* _INSTRUCTIONS TO FOLLOW_: Go through the data below and return each line where the string "none" occurs.

*** DATA SHOWN ***

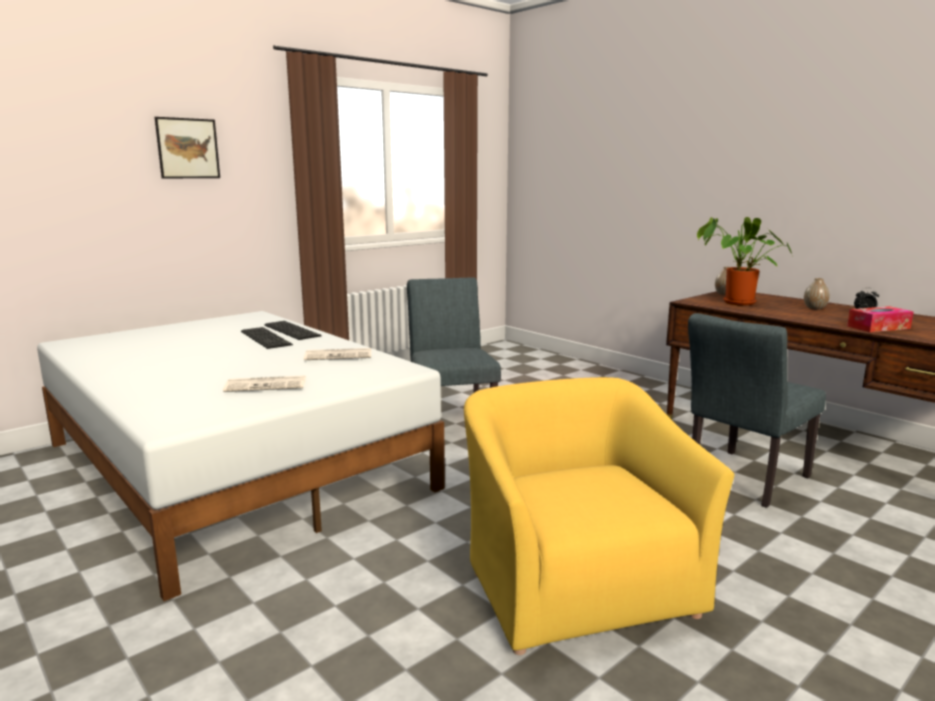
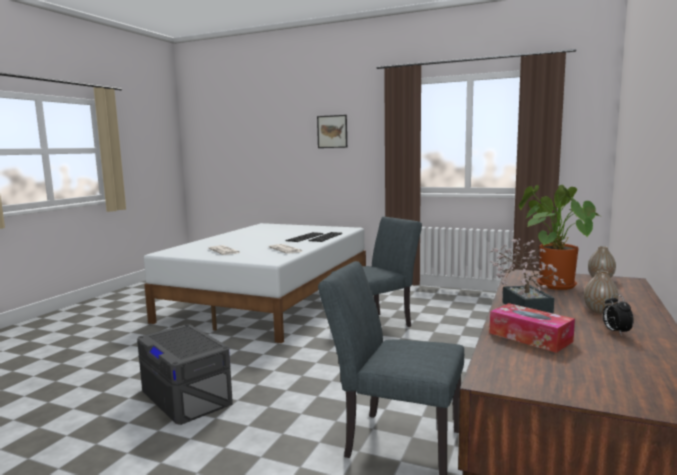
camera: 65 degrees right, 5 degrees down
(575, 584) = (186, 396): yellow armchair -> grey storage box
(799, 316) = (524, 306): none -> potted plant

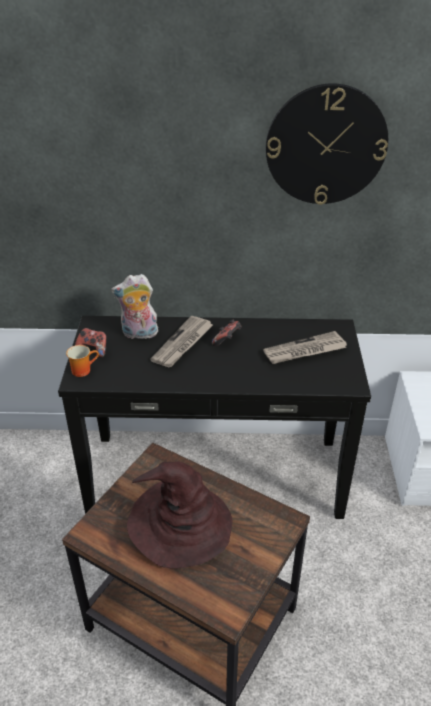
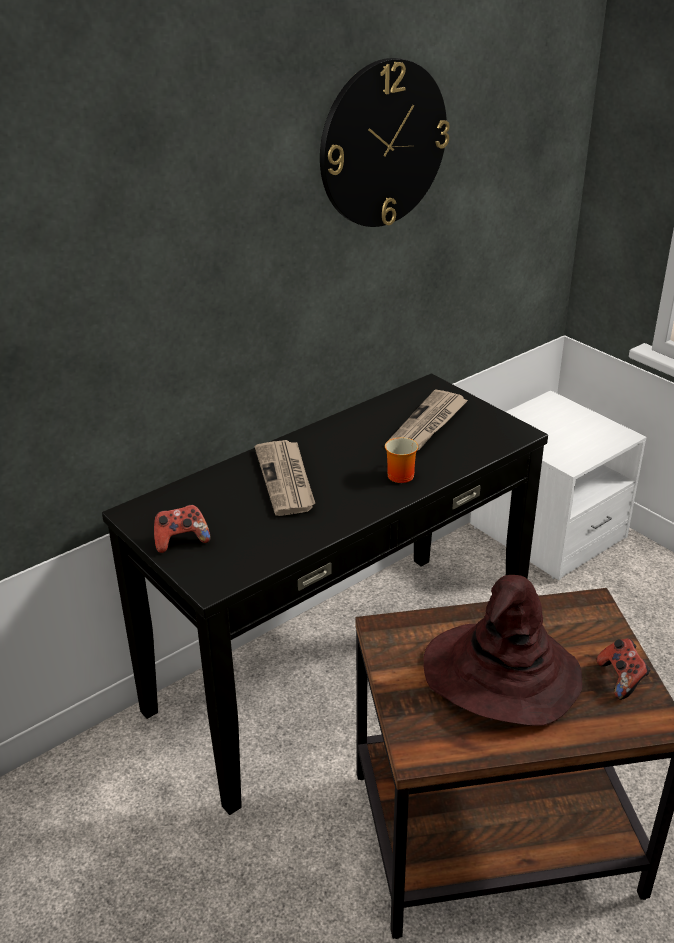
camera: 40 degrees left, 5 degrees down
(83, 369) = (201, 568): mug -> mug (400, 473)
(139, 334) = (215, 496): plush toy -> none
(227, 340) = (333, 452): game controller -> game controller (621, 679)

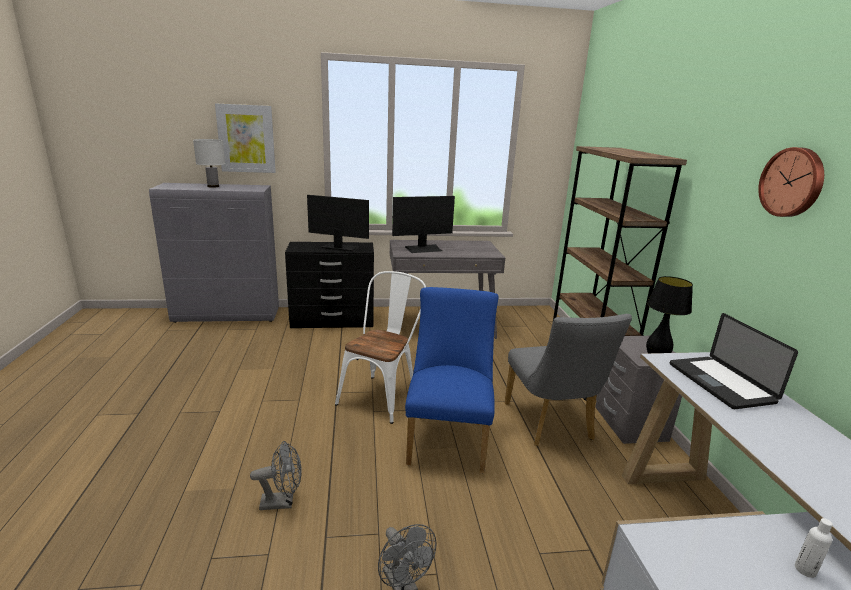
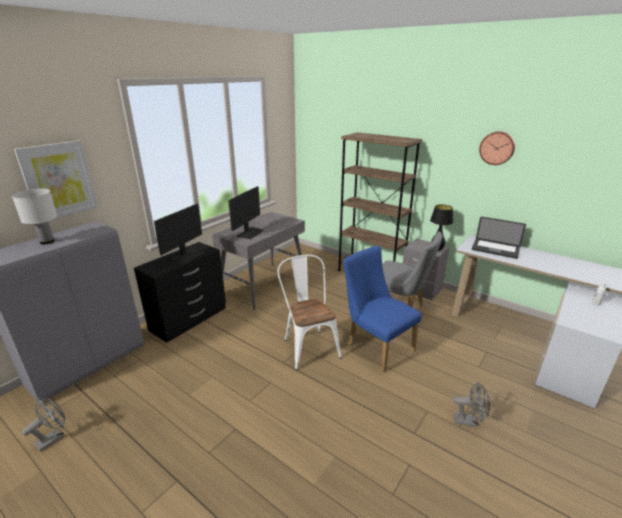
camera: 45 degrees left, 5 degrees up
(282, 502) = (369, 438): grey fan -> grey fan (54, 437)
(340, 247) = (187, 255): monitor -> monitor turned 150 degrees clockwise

***

* _COMPLETED EXERCISE_:
(799, 316) = (524, 306): none -> potted plant
(139, 334) = (215, 496): plush toy -> none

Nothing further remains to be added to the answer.